Finally, the L’Oréal USA Fellowships for Women in Science is one of the more prestigious awards for postdoctoral researchers. For this fellowship, L’Oréal partners with UNESCO to award five women postdoctoral scientists up to $60,000 annually, towards their research. Their goal is to acknowledge the great research being done by women in science. For L’Oréal this fellowship came out of the belief that “the world needs science, and science needs women because women in science have the power to change the world.” The application is due February 1st this year so get moving if this applies to you! If you are a graduate student that would like to eventually do a postdoc keep this fellowship in the back of your mind for the future! This is the USA version of this international fellowship so if you’re international, make sure to look for your countries application.
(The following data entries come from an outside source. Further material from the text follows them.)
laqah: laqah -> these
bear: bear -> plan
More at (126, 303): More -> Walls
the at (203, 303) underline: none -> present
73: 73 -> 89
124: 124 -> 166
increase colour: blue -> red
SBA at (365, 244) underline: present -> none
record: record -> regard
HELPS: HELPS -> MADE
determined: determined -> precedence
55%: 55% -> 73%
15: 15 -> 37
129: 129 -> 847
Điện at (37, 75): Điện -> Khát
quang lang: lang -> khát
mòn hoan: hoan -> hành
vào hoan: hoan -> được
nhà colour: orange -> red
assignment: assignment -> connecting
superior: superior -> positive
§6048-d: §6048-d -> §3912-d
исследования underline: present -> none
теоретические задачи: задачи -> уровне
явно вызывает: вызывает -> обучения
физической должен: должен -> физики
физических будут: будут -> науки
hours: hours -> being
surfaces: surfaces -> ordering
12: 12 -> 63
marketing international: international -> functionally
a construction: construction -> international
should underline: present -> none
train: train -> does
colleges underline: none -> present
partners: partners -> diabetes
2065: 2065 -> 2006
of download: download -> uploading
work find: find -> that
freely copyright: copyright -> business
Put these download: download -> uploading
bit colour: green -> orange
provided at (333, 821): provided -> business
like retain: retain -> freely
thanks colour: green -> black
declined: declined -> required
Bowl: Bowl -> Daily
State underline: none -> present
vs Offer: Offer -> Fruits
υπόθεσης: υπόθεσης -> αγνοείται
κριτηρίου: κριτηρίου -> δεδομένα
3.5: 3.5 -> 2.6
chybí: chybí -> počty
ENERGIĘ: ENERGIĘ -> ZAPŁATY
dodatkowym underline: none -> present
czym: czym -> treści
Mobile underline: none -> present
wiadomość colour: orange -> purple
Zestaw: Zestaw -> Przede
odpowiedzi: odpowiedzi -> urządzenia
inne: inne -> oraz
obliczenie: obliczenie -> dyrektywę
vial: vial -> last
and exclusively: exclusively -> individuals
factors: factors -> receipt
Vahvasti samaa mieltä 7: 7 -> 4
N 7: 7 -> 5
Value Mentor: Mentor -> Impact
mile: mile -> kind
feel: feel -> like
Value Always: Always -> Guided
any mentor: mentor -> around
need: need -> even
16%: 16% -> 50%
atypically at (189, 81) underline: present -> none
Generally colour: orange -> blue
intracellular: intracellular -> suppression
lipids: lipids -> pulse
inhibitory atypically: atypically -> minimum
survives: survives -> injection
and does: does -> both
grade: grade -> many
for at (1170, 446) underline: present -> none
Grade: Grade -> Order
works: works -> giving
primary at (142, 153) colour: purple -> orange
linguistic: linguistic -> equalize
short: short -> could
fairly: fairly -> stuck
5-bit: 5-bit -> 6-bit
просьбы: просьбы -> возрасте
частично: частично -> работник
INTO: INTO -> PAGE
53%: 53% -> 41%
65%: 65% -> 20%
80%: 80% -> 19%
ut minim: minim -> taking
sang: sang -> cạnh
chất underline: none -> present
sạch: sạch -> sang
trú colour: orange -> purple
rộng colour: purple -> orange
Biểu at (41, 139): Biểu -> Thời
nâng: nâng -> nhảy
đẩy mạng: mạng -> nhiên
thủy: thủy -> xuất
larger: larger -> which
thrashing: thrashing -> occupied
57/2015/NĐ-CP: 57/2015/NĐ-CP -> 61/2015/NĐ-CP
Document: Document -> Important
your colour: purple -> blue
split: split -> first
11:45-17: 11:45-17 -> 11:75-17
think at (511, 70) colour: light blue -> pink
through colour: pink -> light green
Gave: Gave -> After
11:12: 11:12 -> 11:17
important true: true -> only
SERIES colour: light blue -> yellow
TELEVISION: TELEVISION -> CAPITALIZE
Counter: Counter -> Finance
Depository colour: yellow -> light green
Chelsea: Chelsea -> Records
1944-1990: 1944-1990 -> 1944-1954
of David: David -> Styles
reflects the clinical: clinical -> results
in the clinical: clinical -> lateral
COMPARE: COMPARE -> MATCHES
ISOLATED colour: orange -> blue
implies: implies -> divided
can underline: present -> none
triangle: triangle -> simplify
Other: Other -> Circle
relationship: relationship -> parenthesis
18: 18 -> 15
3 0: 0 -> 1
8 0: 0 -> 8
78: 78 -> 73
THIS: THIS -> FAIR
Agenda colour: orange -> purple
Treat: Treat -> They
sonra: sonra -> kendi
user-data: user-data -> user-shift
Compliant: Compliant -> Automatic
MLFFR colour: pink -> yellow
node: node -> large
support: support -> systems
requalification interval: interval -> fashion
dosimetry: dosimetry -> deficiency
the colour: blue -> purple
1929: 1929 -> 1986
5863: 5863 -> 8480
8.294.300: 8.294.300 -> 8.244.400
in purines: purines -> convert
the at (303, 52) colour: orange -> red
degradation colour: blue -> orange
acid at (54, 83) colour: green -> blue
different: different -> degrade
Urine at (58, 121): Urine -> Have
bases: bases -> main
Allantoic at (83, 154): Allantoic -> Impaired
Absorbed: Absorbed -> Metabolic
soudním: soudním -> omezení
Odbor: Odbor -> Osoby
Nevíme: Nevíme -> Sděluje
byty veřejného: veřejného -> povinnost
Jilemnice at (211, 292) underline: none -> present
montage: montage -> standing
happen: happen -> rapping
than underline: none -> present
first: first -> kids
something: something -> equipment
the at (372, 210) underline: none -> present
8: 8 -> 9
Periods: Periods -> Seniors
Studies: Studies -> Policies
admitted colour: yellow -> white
In addition to all of these listed above, reach out to your department for fellowships that they have been awarded and apply through them! For example, the Material Sciences & Engineering and Chemical Engineering Department was awarded the Graduate Assistance in Areas of National Need (GAANN) fellowship and I applied for it through the department’s own process. There are also fellowships that you can apply for that are school specific so check in with your school. Stony Brook offers the Turner fellowship, which you can apply for when you apply to the school. It’s focus is on helping eligible underrepresented graduate students at Stony Brook University and is coordinated by the Center for Inclusive Education.
Most of these fellowships are for U.S. citizens or permanent residents unless otherwise noted, but I found THIS spreadsheet created by @wardofplants that doesn’t require citizenship for undocumented graduate students.
Now there are always more grants available and this is by no means a comprehensive list, but these will fully fund (stipend and tuition or research) you or your research, not just provide money for textbooks or travel to a conference. Of course apply for these too, but I did say ‘Top Ten’ fellowships and I had to narrow down somehow.